Entries from a dataset ▸
◆ ◆ ◆
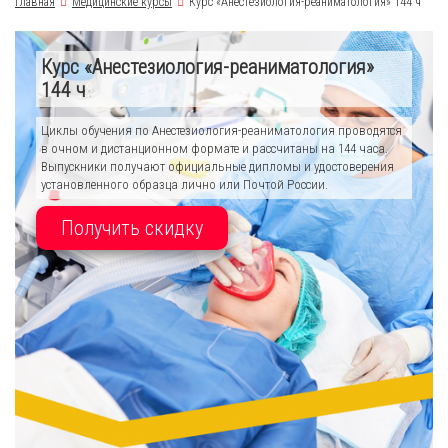
Главная
Медицинские курсы
Курс «Анестезиология-реаниматология» 144 ч
Курс «Анестезиология-реаниматология»
144 ч
Циклы обучения по Анестезиология-реаниматология проводятся
в очном и дистанционном формате и рассчитаны на 144 часа.
Выпускники получают официальные дипломы и удостоверения
установленного образца лично или Почтой России.
Получить скидку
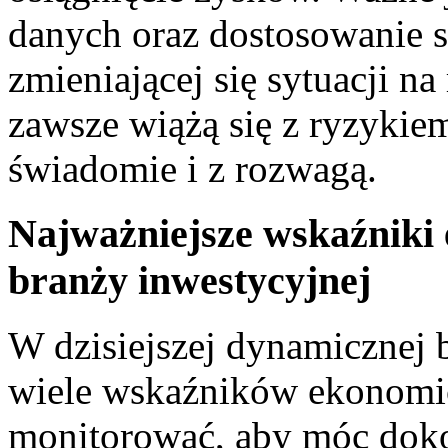
danych oraz dostosowanie st
zmieniającej się sytuacji na
zawsze wiążą​ się z ryzykie
świadomie i z rozwagą.
Najważniejsze ⁢wskaźniki
branży inwestycyjnej
W dzisiejszej dynamicznej b
wiele wskaźników ekonomic
monitorować, aby móc doko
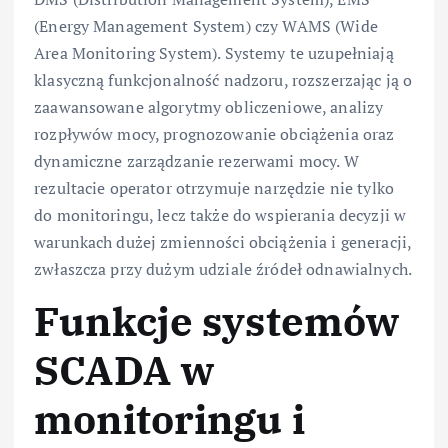
(Energy Management System) czy WAMS (Wide
Area Monitoring System). Systemy te uzupełniają
klasyczną funkcjonalność nadzoru, rozszerzając ją o
zaawansowane algorytmy obliczeniowe, analizy
rozpływów mocy, prognozowanie obciążenia oraz
dynamiczne zarządzanie rezerwami mocy. W
rezultacie operator otrzymuje narzędzie nie tylko
do monitoringu, lecz także do wspierania decyzji w
warunkach dużej zmienności obciążenia i generacji,
zwłaszcza przy dużym udziale źródeł odnawialnych.
Funkcje systemów
SCADA w
monitoringu i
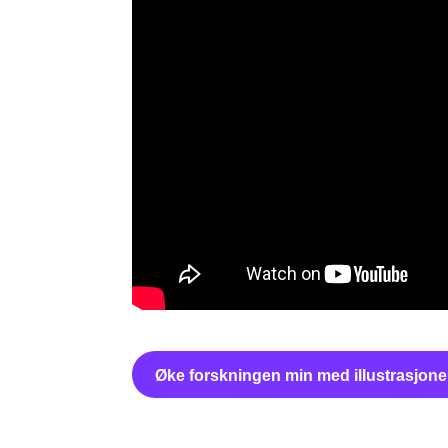
Øke forskningen min med illustrasjone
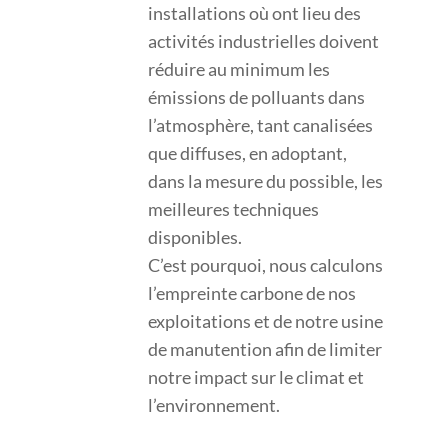
installations où ont lieu des
activités industrielles doivent
réduire au minimum les
émissions de polluants dans
l’atmosphère, tant canalisées
que diffuses, en adoptant,
dans la mesure du possible, les
meilleures techniques
disponibles.
C’est pourquoi, nous calculons
l’empreinte carbone de nos
exploitations et de notre usine
de manutention afin de limiter
notre impact sur le climat et
l’environnement.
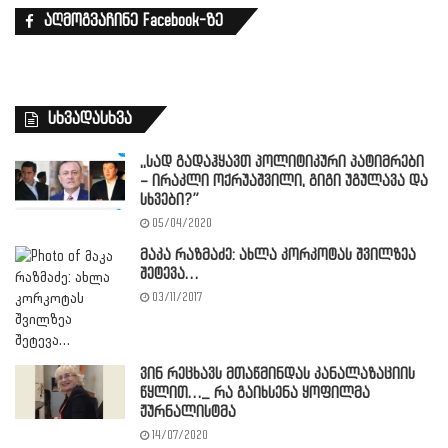
აღმოგვაჩინე Facebook-ზე
სხვადასხვა
,,სად გადაჰყავთ პოლიტიკური პატიმრები
– ირაკლი ოქრუაშვილი, გიგი უგულავა და
სხვები?”
05/04/2020
მაკა რაზმაძე: ახლა კორკოტას შვილზეა
შეტევა…
03/11/2017
ვინ რეცხავს მთაწმინდას კანალაზაციის
წყლით…_ რა გაიხსენა ყოფილმა
ჟურნალისტმა
14/07/2020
◆ ◆ ◆
INSTRUCTION ▸
Reproduce every line of text in the entries above, character for character, omitting the picture markers.

ANSWER FOR THIS EXERCISE ▸
Главная
Медицинские курсы
Курс «Анестезиология-реаниматология» 144 ч
Курс «Анестезиология-реаниматология»
144 ч
Циклы обучения по Анестезиология-реаниматология проводятся
в очном и дистанционном формате и рассчитаны на 144 часа.
Выпускники получают официальные дипломы и удостоверения
установленного образца лично или Почтой России.
Получить скидку
danych oraz dostosowanie st
zmieniającej się sytuacji na
zawsze wiążą​ się z ryzykie
świadomie i z rozwagą.
Najważniejsze ⁢wskaźniki
branży inwestycyjnej
W dzisiejszej dynamicznej b
wiele wskaźników ekonomic
monitorować, aby móc doko
(Energy Management System) czy WAMS (Wide
Area Monitoring System). Systemy te uzupełniają
klasyczną funkcjonalność nadzoru, rozszerzając ją o
zaawansowane algorytmy obliczeniowe, analizy
rozpływów mocy, prognozowanie obciążenia oraz
dynamiczne zarządzanie rezerwami mocy. W
rezultacie operator otrzymuje narzędzie nie tylko
do monitoringu, lecz także do wspierania decyzji w
warunkach dużej zmienności obciążenia i generacji,
zwłaszcza przy dużym udziale źródeł odnawialnych.
Funkcje systemów
SCADA w
monitoringu i
Øke forskningen min med illustrasjone
installations où ont lieu des
activités industrielles doivent
réduire au minimum les
émissions de polluants dans
l’atmosphère, tant canalisées
que diffuses, en adoptant,
dans la mesure du possible, les
meilleures techniques
disponibles.
C’est pourquoi, nous calculons
l’empreinte carbone de nos
exploitations et de notre usine
de manutention afin de limiter
notre impact sur le climat et
l’environnement.
აღმოგვაჩინე Facebook-ზე
სხვადასხვა
,,სად გადაჰყავთ პოლიტიკური პატიმრები
– ირაკლი ოქრუაშვილი, გიგი უგულავა და
სხვები?”
05/04/2020
მაკა რაზმაძე: ახლა კორკოტას შვილზეა
შეტევა…
03/11/2017
ვინ რეცხავს მთაწმინდას კანალაზაციის
წყლით…_ რა გაიხსენა ყოფილმა
ჟურნალისტმა
14/07/2020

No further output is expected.